To prove $\text{(3)}$, note that both sides of $\text{(3)}$ define entire functions in $x$. So, by the principle of analytic continuation, it suffices to verify the equality on a set having an accumulation point.

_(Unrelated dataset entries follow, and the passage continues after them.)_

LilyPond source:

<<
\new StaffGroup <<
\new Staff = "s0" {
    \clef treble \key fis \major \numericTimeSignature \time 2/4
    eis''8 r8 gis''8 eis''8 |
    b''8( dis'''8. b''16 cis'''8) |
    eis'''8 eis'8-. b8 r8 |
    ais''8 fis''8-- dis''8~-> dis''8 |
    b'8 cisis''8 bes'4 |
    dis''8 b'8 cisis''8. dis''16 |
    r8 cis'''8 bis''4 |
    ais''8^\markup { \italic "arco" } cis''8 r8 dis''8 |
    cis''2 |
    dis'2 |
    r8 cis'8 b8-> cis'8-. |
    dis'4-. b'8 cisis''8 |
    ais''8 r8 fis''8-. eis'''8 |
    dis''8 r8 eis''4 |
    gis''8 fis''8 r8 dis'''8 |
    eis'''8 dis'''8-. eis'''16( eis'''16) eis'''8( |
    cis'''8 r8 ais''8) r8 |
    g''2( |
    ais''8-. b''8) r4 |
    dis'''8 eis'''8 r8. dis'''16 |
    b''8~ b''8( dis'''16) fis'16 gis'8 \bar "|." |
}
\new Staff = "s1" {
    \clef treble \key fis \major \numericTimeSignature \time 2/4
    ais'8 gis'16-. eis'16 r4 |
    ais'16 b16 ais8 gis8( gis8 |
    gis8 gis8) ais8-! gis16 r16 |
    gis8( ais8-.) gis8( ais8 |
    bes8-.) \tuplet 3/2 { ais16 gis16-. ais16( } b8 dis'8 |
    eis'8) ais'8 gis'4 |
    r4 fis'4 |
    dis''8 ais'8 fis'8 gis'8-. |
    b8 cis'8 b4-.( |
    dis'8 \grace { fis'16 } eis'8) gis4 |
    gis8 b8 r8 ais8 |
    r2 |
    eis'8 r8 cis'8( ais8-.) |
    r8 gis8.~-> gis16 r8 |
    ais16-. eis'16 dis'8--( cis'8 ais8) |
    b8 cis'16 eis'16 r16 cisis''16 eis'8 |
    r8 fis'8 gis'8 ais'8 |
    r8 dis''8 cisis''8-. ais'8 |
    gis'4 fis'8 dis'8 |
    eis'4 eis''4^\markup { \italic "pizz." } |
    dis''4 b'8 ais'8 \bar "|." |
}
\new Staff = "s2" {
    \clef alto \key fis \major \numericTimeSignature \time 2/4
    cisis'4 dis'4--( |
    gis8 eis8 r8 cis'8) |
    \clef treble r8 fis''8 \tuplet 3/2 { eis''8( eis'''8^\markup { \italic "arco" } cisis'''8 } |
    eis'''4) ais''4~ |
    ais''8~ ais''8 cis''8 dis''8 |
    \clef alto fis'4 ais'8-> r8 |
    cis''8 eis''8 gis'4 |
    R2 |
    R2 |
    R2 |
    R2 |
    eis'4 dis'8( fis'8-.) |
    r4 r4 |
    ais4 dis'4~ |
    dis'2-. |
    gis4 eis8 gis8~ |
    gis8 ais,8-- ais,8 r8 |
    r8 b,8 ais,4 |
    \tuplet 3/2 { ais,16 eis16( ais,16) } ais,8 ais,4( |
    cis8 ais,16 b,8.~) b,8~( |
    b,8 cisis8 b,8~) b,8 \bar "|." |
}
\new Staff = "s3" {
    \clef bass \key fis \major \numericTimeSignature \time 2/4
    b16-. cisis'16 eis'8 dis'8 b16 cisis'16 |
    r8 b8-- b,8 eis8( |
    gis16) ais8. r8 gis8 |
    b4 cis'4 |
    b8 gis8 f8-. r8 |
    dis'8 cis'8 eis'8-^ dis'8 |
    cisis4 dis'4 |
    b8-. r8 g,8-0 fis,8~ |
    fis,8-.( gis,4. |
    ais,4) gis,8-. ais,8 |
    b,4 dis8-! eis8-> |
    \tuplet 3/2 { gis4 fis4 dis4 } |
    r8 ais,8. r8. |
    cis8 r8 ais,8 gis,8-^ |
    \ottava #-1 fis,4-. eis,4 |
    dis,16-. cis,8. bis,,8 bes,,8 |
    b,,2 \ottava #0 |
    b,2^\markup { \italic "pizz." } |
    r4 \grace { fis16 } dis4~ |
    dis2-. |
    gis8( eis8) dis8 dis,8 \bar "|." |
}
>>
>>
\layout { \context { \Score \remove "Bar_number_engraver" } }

Now choose the principal branch cut for the complex logarithm and make the substitution $z = e^{2\pi i \xi}$. If $\mathcal{C}$ parametrizes the unit circle minus the principal branch cut in the counterclockwise orientation, then
\begin{align*}
I(\alpha, x)
&= \frac{1}{2\pi i} \int_{\mathcal{C}} (1+z)^{\alpha}z^{-x-1} \, \mathrm{d}z
\end{align*}
For the purpose of the proof, we restrict ourselves to the case $x < 0$. Then the integrand is analytic on $\mathbb{C}\setminus(-\infty, 0]$. By invoking the keyhole contour,
\begin{align*}
I(\alpha, x)
&= \frac{1}{2\pi i} \lim_{\epsilon \to 0^+} \biggl( \int_{-1-\epsilon i}^{-\epsilon i} (1+z)^{\alpha}z^{-x-1} \, \mathrm{d}z + \int_{\epsilon}^{-1+\epsilon i} (1+z)^{\alpha}z^{-x-1} \, \mathrm{d}z \biggr) \\
&= \frac{1}{2\pi i} \biggl( \int_{0}^{1} (1-t)^{\alpha}e^{-i\pi(-x-1)} t^{-x-1} \, \mathrm{d}t - \int_{0}^{1} (1-t)^{\alpha}e^{i\pi(-x-1)}t^{-x-1} \, \mathrm{d}t \biggr) \\
&= \frac{\sin(-\pi x)}{\pi} \int_{0}^{1} (1-t)^{\alpha} t^{-x-1} \, \mathrm{d}t.
\end{align*}
Finally, using the beta function identity and Euler's reflection formula, the above simplifies to
$$ I(\alpha, x) = \frac{1}{\Gamma(-x)\Gamma(x+1)} \cdot \frac{\Gamma(\alpha+1)\Gamma(-x)}{\Gamma(\alpha-x+1)} = \binom{\alpha}{x}. $$
Therefore $\text{(3)}$ holds for $ x < 0$, and thus for all of $x \in \mathbb{C}$, completing the proof.
A: We have:
$$\int_{-\infty}^\infty\binom0t~\mathrm dt=\int_{-\infty}^\infty\frac{\sin(\pi t)}{\pi t}~\mathrm dt=1$$
and
$$\int_{-\infty}^\infty\binom xt~\mathrm dt=\int_{-\infty}^\infty\binom{x-1}{t-1}+\binom{x-1}t~\mathrm dt=2\int_{-\infty}^\infty\binom{x-1}t~\mathrm dt$$
which proves this is indeed equivalent to $2^x$ for integer $x$ where it converges. Further we know that this is at the very least a piecewise exponential function, depending on what happens for $x\in(0,1)$.